Government officials, journalists, flight attendants, National Handling Service staff and security personnel were all eagerly awaiting the plane, registered as Z-RGM, and the chatter was so loud that the master of ceremonies for the day, Tatenda Chinoda, was not having much luck.
But at exactly 1250hrs, a chorus broke out in whisper-like tones.
“Iyo,” “Iyo,” was all the photographers and camera persons needed to spring into action.
They tussled to get a shot of aviation magnificence as the plane made its way.
Emerging from the western horizon, almost blending with the whitish colour of the cloudy sky, the Boeing B777 again stole the conversation from the MC as the throttles were opened for the landing.
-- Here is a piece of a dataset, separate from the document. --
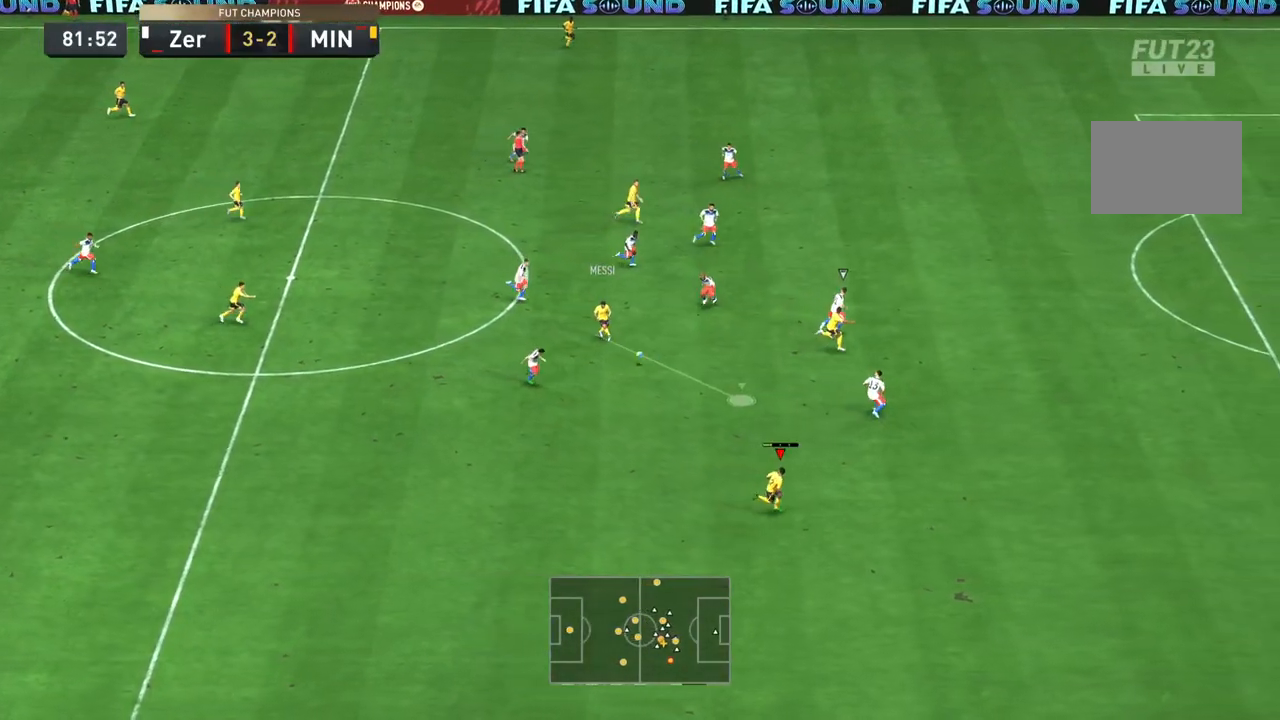
{"dt_ms": 500, "buttons": [], "left_stick": "down-right", "right_stick": "center"}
Ten hours after its departure from Kuala Lumpur, water cannons were ready to give the new national asset its first baptism.
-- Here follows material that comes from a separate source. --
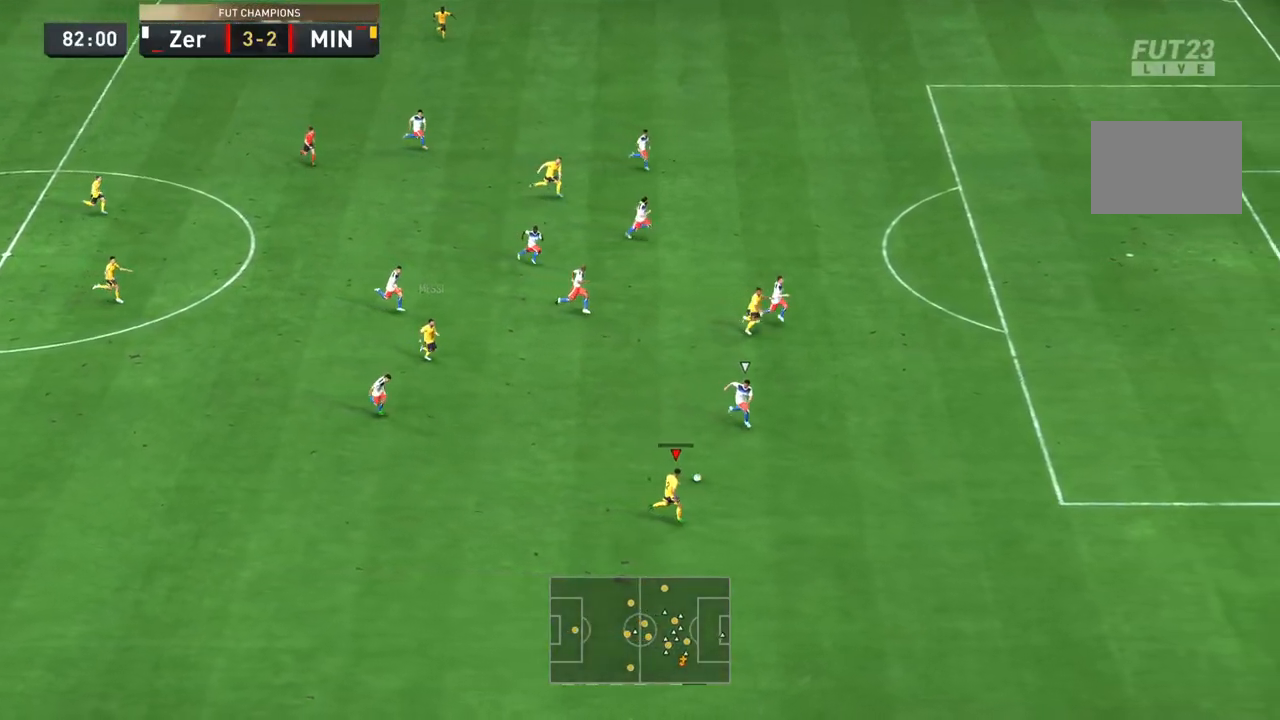
{"dt_ms": 500, "buttons": [], "left_stick": "right", "right_stick": "center"}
It is tradition when a new plane arrives that it is given a water salute, a sign of honour and respect.
Information, Publicity and Broadcasting Services Minister Monica Mutsvangwa walked to the plane to formally welcome her Transport and Infrastructural Development counterpart Joel Biggie Matiza who flew to Malaysia to collect the plane.
In an interview with The Herald in the plane’s cockpit, the man who steered the bird from Malaysia, Captain Stephen Jungen, described the model as the “Queen of the sky.”
“It is the safest aircraft ever built,” he said. “The first plane in the world with failure management system. In its history, only one plane crashed in Dubai and it was because of a piloting fault, not a mechanical reason.”
Despite concerns by people on social media over the safety of acquiring second-hand planes, Captain Jungen, who flew Emirates airlines for 14 years, said preliminary trials showed there should not be any safety worries.
“We did a test flight with her two days ago, flew over the Indian Ocean, testing the bird and all appeared in order,” he said. “We had a smooth flight with her.
“In terms of efficiency, it is the best flight for long distances. At best performance it can go for 18 hours, but this one will be averaging around 13-hour flights.”
With a carrying capacity of 282 passengers, 28 in business class and the rest economy, the plane comes at a time when Airzim is facing serious challenges with its depleted fleet.
After the grounding of its last Boeing 737-200 ER, named Mbuya Nehanda, last year, Airzim has been operating with a single plane, the only slightly younger 767-200ER, known as Chimanimani.
Airzim pilots are excited with the addition to their fleet.
Captain Eben Murapa, a senior pilot with the airline said the model was best suited for long haul flights.
“The plane has two Rolls Royce Trent engines with 90 000 pounds of thrust,” he said. “It is not designed for short trips like Harare to Johannesburg or Harare to Bulawayo. The minimum has to be around eight hours if you are using the plane properly.”
Captain Murapa said Zimbabwe made a good purchase on the aircraft.
“It is a good airplane and this is a 2004 make which means it still has a lot of flying hours ahead of it,” he said. “It is mostly used by major airlines and is known as the backbone of the aviation industry.”
It was not only aviation enthusiasts who were elated at the prospect of the new bird, but politicians and tourism heads were equally enthused.
Zimbabwe Tourism Authority acting chief executive officer Givemore Chidzidzi said the plane brought more travelling convenience to tourists.
“One of the major advantages of this is that it gives us direct access to long haul destinations like China where most of our tourists come from,” he said.
“It is a positive development for us in tourism since our growth depends on a reliable air transport system.”
As Acting President Chiwenga toured the plane, he walked along the aisle, quiet as if in contemplation.
After a few minutes, he turned towards Minister Matiza and said: “The baby is home.”
Indeed, the baby is home, a welcome development that had Airzim administrator Reggie Saruchera repeatedly thanking the Government for a timely intervention.